[Document section]
+ + +

This is an archived article that was published on sltrib.com in 2017, and information in the article may be outdated. It is provided only for personal research purposes and may not be reprinted.

In Utah's fight to rescind Bears Ears National Monument, Republican politicians have refocused a long-standing campaign against another big monument two decades after President Bill Clinton appeared on the rim of Arizona's Grand Canyon to set aside Utah's Grand Staircase, Escalante canyons and the coal-rich Kaiparowits Plateau.

Many acknowledge the Grand Staircase-Escalante National Monument is driving a burgeoning tourist economy in Garfield and Kane counties, where new hotels and restaurants are opening to serve an influx of visitors to the monument and surrounding redrock desert. But the designation has come at a price to local culture and tradition by displacing cattle ranchers, closing roads and thwarting coal mining and other commercial activities, according to backers of a resolution aimed at shrinking the 1.9 million-acre monument.

On Monday, the Kane County Commission passed a similar resolution, calling on Congress to "reduce or modify the boundaries" of the monument to the minimum area needed to protect antiquities mentioned in Clinton's proclamation.

About 125 people attended the special meeting, according to Kanab resident Noel Poe, who is also president of Grand Staircase Escalante Partners. "The majority opposed the resolution," said Poe.

Debate on the Staircase bill has been overshadowed by a sister resolution targeting Bears Ears. Gov. Gary Herbert signed HCR11 Friday after it won quick legislative approval with largely party-line votes, while HCR12 awaits action on the Senate floor.

A Salt Lake Tribune-Hinckley Institute poll last fall found Utah voters approve of the Grand Staircase monument 47 percent to 39 percent. The survey, conducted Sept. 12-19, found stronger support among younger voters.

But HCR12's sponsor Rep. Mike Noel. R-Kanab, told colleagues last week the monument was designated only as a gimmick to help Clinton's re-election chances, and its boundaries were enlarged to take in two proposed coal mines in the Kaiparowits' vast coal deposits.

Noel said the monument has damaged the availability of well-paying employment and residents are leaving the county. Meanwhile, he said, "There are jobs to make beds and to clean toilets and to do the tourism business."

Critics believe Noel and his supporters are distorting the facts in an effort to assert greater local control over scenic landscapes owned and valued by all Americans.

They note that permitted grazing allotments have barely changed in the 20 years since the monument's creation. Hundreds of miles of roads remain open to the general public, ATV riders and permitted users. And commercial recreation abounds on the monument, supporting dozens of businesses in Escalante, Boulder, Kanab and other towns rimming the monument.

Those trends, monument supporters contend, are hard to square with HCR12's assertion that the monument "has had a negative impact on the prosperity, development, economy, custom, culture, heritage, educational opportunities, health, and well-being of local communities," and pushed Escalante High School enrollment down 44 percent.

Garfield County Commissioner Leland Pollock, who regularly testifies against the monument at the Legislature, told senators the school, which goes from seventh to 12th grade, has plunged from 140 students to 51 since 1996. The closure of a lumber mill, which pulled timber from the nearby Dixie National Forest, can account for most of the enrollment drop.

+ + +

[Provided material]
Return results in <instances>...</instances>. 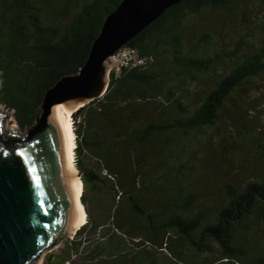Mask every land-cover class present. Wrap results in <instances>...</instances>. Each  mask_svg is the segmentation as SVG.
Segmentation results:
<instances>
[{
  "label": "trees",
  "instance_id": "1",
  "mask_svg": "<svg viewBox=\"0 0 264 264\" xmlns=\"http://www.w3.org/2000/svg\"><path fill=\"white\" fill-rule=\"evenodd\" d=\"M122 1L0 0V102L13 111L21 130L35 123L51 87L81 71L106 17ZM241 3H251L246 33L238 14L237 23L233 15ZM216 16L218 21H211ZM235 27L240 35L234 46L220 45L224 29ZM127 47L135 48L146 64L120 76L111 73L105 95L73 114L76 166L89 222L77 233L78 241L69 239L66 250L84 247L90 228L111 243L121 232L130 236L127 240L141 239L133 245L138 252L147 243L171 251L160 258L157 250L145 249L139 261L117 259L114 264H167V258L169 264H194L188 246L194 259L214 252L211 242L217 255L200 264H264V243L249 240L255 222H264V175L245 186L226 183L220 202L212 184L204 189L219 172L207 171L211 160L201 163V150L190 147L191 135L216 127L222 112L240 114L247 122L245 92L264 88V0H185ZM210 75L215 80L206 84ZM196 86L207 91L198 100L188 95ZM88 188L95 191L97 215ZM110 216L117 227L107 237L103 226ZM170 231L175 240L165 244ZM253 244V252L261 253L255 257L248 254Z\"/></svg>",
  "mask_w": 264,
  "mask_h": 264
},
{
  "label": "water",
  "instance_id": "2",
  "mask_svg": "<svg viewBox=\"0 0 264 264\" xmlns=\"http://www.w3.org/2000/svg\"><path fill=\"white\" fill-rule=\"evenodd\" d=\"M183 1L123 0L106 17L81 71L64 76L46 92L27 133L13 127L3 135L0 129V264H38L43 253L73 239L80 228L82 173L68 169L56 108L77 112L102 98L112 57Z\"/></svg>",
  "mask_w": 264,
  "mask_h": 264
},
{
  "label": "rangeland",
  "instance_id": "3",
  "mask_svg": "<svg viewBox=\"0 0 264 264\" xmlns=\"http://www.w3.org/2000/svg\"><path fill=\"white\" fill-rule=\"evenodd\" d=\"M249 4L251 3H241L239 7L234 10L233 14L236 23V15L238 14V25L242 29H244L245 33L248 32L245 27L248 26L250 22V19L247 16V13L250 11ZM252 8L253 11L256 12L257 9L255 7V3H252ZM230 14V11L225 12L223 14V17H227ZM219 16H216L211 21H218ZM254 18L255 15H253L251 19L254 20ZM213 24H217V22ZM237 35H240V30L238 27H235L234 29H224L223 35L220 37V45L223 44L227 47H233ZM214 80L215 76L210 75L206 78V84H212ZM199 87L196 86L190 88V90L188 91V95L191 99L198 100V97H201L204 93H207L206 87ZM260 94H264V88L262 87H257L250 93L249 91L245 92L248 100L245 103L246 108H248V110L246 111L247 122H244L240 119V114L225 111L221 113V121L216 127L207 130L203 134L197 133L191 135V137H193L191 138L193 143L190 144V147L193 150H201L199 152V155L202 156L200 162L203 163L205 160L209 161V159L212 162V165H209V168L207 167L206 170L208 171L216 169L219 172L213 176L214 179H211L209 185H207L206 183V187L204 189H208V186L211 188L210 184H212L217 189L214 198H216L220 202L222 200V197L224 196L226 183L245 186L246 184L255 180L257 176L264 175V99L259 98ZM0 111L4 115L11 113V115H7V117L4 119L6 123V126L4 127V135L9 133V129L13 127L23 133H27L28 129L21 130L18 123L15 121L13 111H8L7 108H5L1 104V102ZM87 160L92 163V160L88 158ZM77 170L79 171L78 167ZM80 177L82 179V175H80ZM158 187L159 186H157V188ZM154 188L155 187L153 186V194L151 195V198H155L154 193L156 192V190ZM93 193L95 194V191L92 190V188H88V197L91 203L93 202ZM123 197L124 196H122V201L127 200L126 196L124 198ZM151 203L152 202L149 201L147 204L150 205ZM84 206L86 208V205ZM144 206H147L145 202ZM92 208V213L94 215H97L99 213V207L95 208L92 203ZM126 215H128L127 217H129V219H136V216L132 214L125 213V216ZM88 222L89 214L87 211V221L84 225H86ZM106 223L107 224H104L103 227L108 237L109 235L115 233L114 231L116 229L113 228V226L117 227V225L115 224L114 218L112 216L109 217V220ZM80 229L77 230L73 239L67 237L65 240L43 253L38 260V264H47L46 261L50 256L53 257H51V261H53L51 262V264H69V261L71 262L70 264H114L113 262L116 261V259H121L122 261H131L132 259H134L139 261V259L142 257V253L140 252L145 249L150 251L157 250L154 255L159 256L160 258H166V256L171 252L169 250V252L167 250H159L155 245L150 246L148 244L144 247H139V249L142 250L138 252L139 250L136 247L133 248V245L137 242L134 240H127V237L129 236L127 233H119V235L115 236L116 242L111 243L113 239H100L97 234L99 232L91 234L92 230L90 228L86 237L84 247L80 245L78 251L75 250V252H68V250L66 249L67 244L69 243V239H76V241H78L79 236H77V233ZM166 233L167 236L164 235L163 238V242L165 244L169 243L171 239L175 240L176 233L171 231ZM249 235V240L259 242L262 247L264 243V222L257 220L255 222V225L252 226ZM195 236L197 238L199 237V231L195 233ZM210 245L213 247L214 252H208L205 255H201L200 257L194 259L191 258L194 250L190 246H188L189 250L187 254L189 255V259L192 260L194 264H200L203 259L211 260L214 255H217L216 250L218 248L217 245L213 242H211ZM256 247L257 244L251 245V249H249L248 253L249 256L255 257L256 255L261 254L253 252L255 251ZM81 248L83 249L81 250ZM143 262L145 263L146 261L143 260ZM166 262L167 264H169L168 258L166 259ZM162 263L166 264L164 260L162 261ZM251 263H253L252 260H249L248 263L243 262L238 264Z\"/></svg>",
  "mask_w": 264,
  "mask_h": 264
},
{
  "label": "bare ground",
  "instance_id": "4",
  "mask_svg": "<svg viewBox=\"0 0 264 264\" xmlns=\"http://www.w3.org/2000/svg\"><path fill=\"white\" fill-rule=\"evenodd\" d=\"M59 112L60 118V125L62 128L63 139H64V146H65V154H66V161L69 171H76V157H75V149H76V137L74 132V125H73V109L67 108L64 105H60L56 108ZM78 180L82 187L81 195L78 199V211L80 216V228L86 223L87 221V211L82 202V195L84 190V184L81 177H78ZM79 228V229H80Z\"/></svg>",
  "mask_w": 264,
  "mask_h": 264
},
{
  "label": "built area",
  "instance_id": "5",
  "mask_svg": "<svg viewBox=\"0 0 264 264\" xmlns=\"http://www.w3.org/2000/svg\"><path fill=\"white\" fill-rule=\"evenodd\" d=\"M113 65L109 74L120 76L124 72L131 70L134 67L142 66L146 64L147 59L139 54L135 48L125 47L121 49L115 56L112 57ZM141 239H135L137 243ZM150 245V243H147ZM71 262L69 261V264Z\"/></svg>",
  "mask_w": 264,
  "mask_h": 264
},
{
  "label": "crops",
  "instance_id": "6",
  "mask_svg": "<svg viewBox=\"0 0 264 264\" xmlns=\"http://www.w3.org/2000/svg\"><path fill=\"white\" fill-rule=\"evenodd\" d=\"M122 259H124V258H122ZM119 260H121V259H119ZM116 261H117V259H116Z\"/></svg>",
  "mask_w": 264,
  "mask_h": 264
}]
</instances>
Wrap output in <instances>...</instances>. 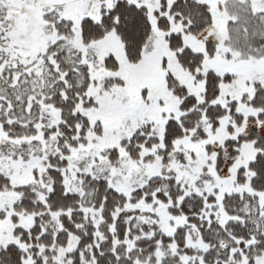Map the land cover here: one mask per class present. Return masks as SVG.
Here are the masks:
<instances>
[{
  "label": "snow or ice",
  "instance_id": "snow-or-ice-1",
  "mask_svg": "<svg viewBox=\"0 0 264 264\" xmlns=\"http://www.w3.org/2000/svg\"><path fill=\"white\" fill-rule=\"evenodd\" d=\"M0 264H264V0H0Z\"/></svg>",
  "mask_w": 264,
  "mask_h": 264
}]
</instances>
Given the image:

+ + +

[Stated task 1] From the article on the Grand Staircase-Escalante monument, set down the passage from "Many acknowledge the" to "1.9 million-acre monument." word for word.
[Stated task 2] In the article on the Grand Staircase-Escalante monument, how many people attended the Kane County Commission's special meeting?
[Stated task 3] Write what comes next in the article on the Grand Staircase-Escalante monument, starting after its final sentence.

[Task response 1]
Many acknowledge the Grand Staircase-Escalante National Monument is driving a burgeoning tourist economy in Garfield and Kane counties, where new hotels and restaurants are opening to serve an influx of visitors to the monument and surrounding redrock desert. But the designation has come at a price to local culture and tradition by displacing cattle ranchers, closing roads and thwarting coal mining and other commercial activities, according to backers of a resolution aimed at shrinking the 1.9 million-acre monument.

[Task response 2] About 125 people attended.

[Task response 3]
"We aren't against tourism," Pollock said, "but minimum-wage jobs don't support a family."

Citing a Utah State University study, the Legislature's Bears Ears resolution asserts that grazing on the Grand Staircase has declined by a third since the monument was created despite a presidential promise that grazing would "remain at historical levels."

The monument proclamation itself makes no such promise, instead saying that existing grazing rights and stocking levels would be governed by applicable law.

And while grazing levels have moved up and down dramatically since the monument was designated, "it is not the creation of the monument that causes those numbers to fluctuate," said monument spokesman Larry Crutchfield. "It's fluctuating as a result of available forage due to amount of precipitation."

Still, Noel contends the Bureau of Land Management went overboard with new rules that make it difficult on ranchers hoping to improve the range and access their allotments, on power companies trying to maintain and upgrade utility lines, on hunters, and on everyday folks trying to enjoy the outdoors with friends and family.

He alleges the BLM shut down 1,000 miles of roads, put an end to filmmaking and other commercial activities and limited recreational outings to "eight or nine heartbeats."

No one disputes roads were closed, but 1,000 miles remain open to general travel, including 600 miles that can be used by non-street-legal ATVs, according to the monument's own management plan. Another nearly 700 "resource roads" — short, ungated spurs leading to a rangeland improvements, such as ring tanks and corals — remain available to those who need access for livestock or other permitted uses.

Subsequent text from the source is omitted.